Les camps d’Aurigny étaient administrés depuis le camp de concentration de
Neuengamme en Allemagne. Ces espagnols en photo ont été capturés par les Nazis en France, où ils s’étaient réfugiés après la Guerre civile espagnole. D’après le livre Spaniards in the Holocaust de David Pike, la plupart des Espagnols étaient dans le camp de concentration de Norderney, où cette photographie a vraisemblablement été prise. Pour chacun des hommes sur la photo, les chances d’avoir survécu à la guerre sont moins de 1,5%: sur 4 000 Républicains espagnols à Aurigny, on sait que seuls 59 ont survécu.

La libération des camps 

En juin 1944, les Allemands ont commencé à évacuer les camps envoyant les prisonniers vers d’autre camps dans les territoires occupés d’Europe.
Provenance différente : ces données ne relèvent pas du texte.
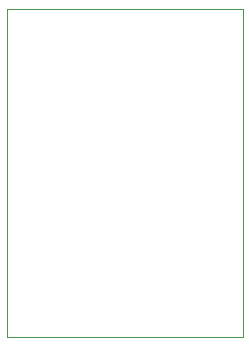
<source format=gm1>
G04 #@! TF.GenerationSoftware,KiCad,Pcbnew,7.0.9*
G04 #@! TF.CreationDate,2023-12-12T21:55:40+01:00*
G04 #@! TF.ProjectId,Leveller,4c657665-6c6c-4657-922e-6b696361645f,rev?*
G04 #@! TF.SameCoordinates,Original*
G04 #@! TF.FileFunction,Profile,NP*
%FSLAX46Y46*%
G04 Gerber Fmt 4.6, Leading zero omitted, Abs format (unit mm)*
G04 Created by KiCad (PCBNEW 7.0.9) date 2023-12-12 21:55:40*
%MOMM*%
%LPD*%
G01*
G04 APERTURE LIST*
G04 #@! TA.AperFunction,Profile*
%ADD10C,0.100000*%
G04 #@! TD*
G04 APERTURE END LIST*
D10*
X32550000Y-27675000D02*
X52550000Y-27675000D01*
X52550000Y-55450000D01*
X32550000Y-55450000D01*
X32550000Y-27675000D01*
M02*

</source>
Suite au débarquement des alliés à Aurigny le 16 mai 1945, huit jours après la capitulation allemande, les Allemands ont été faits prisonniers de guerre et déplacés de l’île le 20 Mai. Les habitants d’Aurigny ont commencé à revenir sur l’île en décembre 1945. Partout à Aurigny, des maisons ont été endommagées pendant l’occupation: les photos (ci-dessous) exposées aux musée d’Aurigny en témoigne. On a gardé les prisonniers allemands à Aurigny pour déminer l’île et réparer les dommages après la libération.